Pete Walker was a maverick British producer/director who cut a name for himself with a series of harrowing shockers in the 1970s. Films like House of Whipcord, Frightmare and House of Mortal Sin were devastating and fiercely original thrillers. But his earlier films (aside from Die Screaming, Marianne) have been elusive and difficult to see, so this is a welcome 2-disc set of four of Walker’s early work from Kino Lorber.

Die Screaming, Marianne (1971) stars the sexy Susan George as Marianne, who has been fleeing across the globe from her corrupt Judge of a father, who lives in a beautiful villa in Portugal. Marianne’s late mother had hidden money and incriminating documents in a Swiss bank and only Marianne knows the passcode. She and her boyfriend Eli (Barry Evans) have been commandeered to the villa with Eli’s duplicitous friend Sebastian (Christopher Sandford). There, besides the Judge (Leo Genn) is Marianne psychopathic half-sister Hidegarde (Judy Huxtable) who will stop at nothing to echo the words in the title.

Cool It Carol (1970) Racy little sex comedy about two young people- a butcher’s son Joe (Robin Askwith) and local beauty contest winner Carol (Janet Lynn) who head to London to find their fortune. They get in over their heads in a sordid world of nude modeling, prostitution and even performing in an X-rated film before coming to their senses. What’s great about Walker is that there is little moralizing or remorse in his swinging London pair.

Moon (aka Man of Violence) (1970). Michael Latimer plays Moon, a rather unscrupulous man for hire who is working for two rival London racketeers. He is not sure of the end game when he meets Angel Weston (Luan Peters) who makes him realize it’s all about a shipment of stolen gold. They even end up in North Africa following a hippie rock band in a VW bus that might be connected with the smuggling. Surprisingly brutal and full of real shocking twists- the macho, womanizing Moon even picks up and beds a guy in a gay bar for information, which must have been a jaw-dropper in theaters at the time.

The Big Switch (aka Strip Poker) (1968). Walker’s inspiration was the film noir His Kind of Woman (1951), which starred Robert Mitchum and Jane Russell.
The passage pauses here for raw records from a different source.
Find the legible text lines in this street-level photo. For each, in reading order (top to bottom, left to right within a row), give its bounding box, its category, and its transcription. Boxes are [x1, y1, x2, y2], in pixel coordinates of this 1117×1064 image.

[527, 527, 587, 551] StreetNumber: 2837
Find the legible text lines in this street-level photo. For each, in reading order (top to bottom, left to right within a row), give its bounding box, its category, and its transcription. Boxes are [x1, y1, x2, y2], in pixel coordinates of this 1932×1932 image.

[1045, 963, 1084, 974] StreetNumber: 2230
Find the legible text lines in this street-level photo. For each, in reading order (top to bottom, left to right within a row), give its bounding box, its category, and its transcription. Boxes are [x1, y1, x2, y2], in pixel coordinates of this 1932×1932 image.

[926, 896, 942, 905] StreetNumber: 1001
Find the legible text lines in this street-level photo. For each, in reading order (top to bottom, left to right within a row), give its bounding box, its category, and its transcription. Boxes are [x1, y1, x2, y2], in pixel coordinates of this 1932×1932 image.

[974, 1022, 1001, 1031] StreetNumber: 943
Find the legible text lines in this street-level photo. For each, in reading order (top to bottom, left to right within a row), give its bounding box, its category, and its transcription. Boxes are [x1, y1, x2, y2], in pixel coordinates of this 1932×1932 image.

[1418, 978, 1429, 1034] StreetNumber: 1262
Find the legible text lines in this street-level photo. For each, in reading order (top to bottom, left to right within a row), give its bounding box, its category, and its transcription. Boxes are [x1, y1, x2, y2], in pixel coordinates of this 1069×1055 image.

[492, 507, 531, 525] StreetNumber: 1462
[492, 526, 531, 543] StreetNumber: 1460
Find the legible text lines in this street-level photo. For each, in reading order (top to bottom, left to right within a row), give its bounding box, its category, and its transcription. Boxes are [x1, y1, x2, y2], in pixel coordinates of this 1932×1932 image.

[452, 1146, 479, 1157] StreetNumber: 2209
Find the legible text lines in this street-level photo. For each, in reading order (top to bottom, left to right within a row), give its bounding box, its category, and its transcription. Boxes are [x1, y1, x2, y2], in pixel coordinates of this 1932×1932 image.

Sebastian Breaks stars as John Carter, an advertising executive who is having a rough couple of days. He picks up a girl at a discotheque only to find her shot dead in her apartment. The next day he finds he has been fired and goes home only to find a gang of criminals playing strip poker in his apartment. They beat him up and force him to accompany a mysterious girl named Karen (Virginia Wetherell) to Brighton. It’s all part of a nefarious plot to sneak a notorious criminal into the country. The film finale is on a snowy amusement park boardwalk with guys eventually shooting at each other on a spook house amusement ride called “Ghost Train.”
The extras include many different interviews with the articulate and entertaining Pete Walker, not to mention chats with some of the actors in the film and technicians that worked on them. Moon and The Big Switch were both restorations by the BFI.

I am now one of the criminally insane. Good , ole 70s!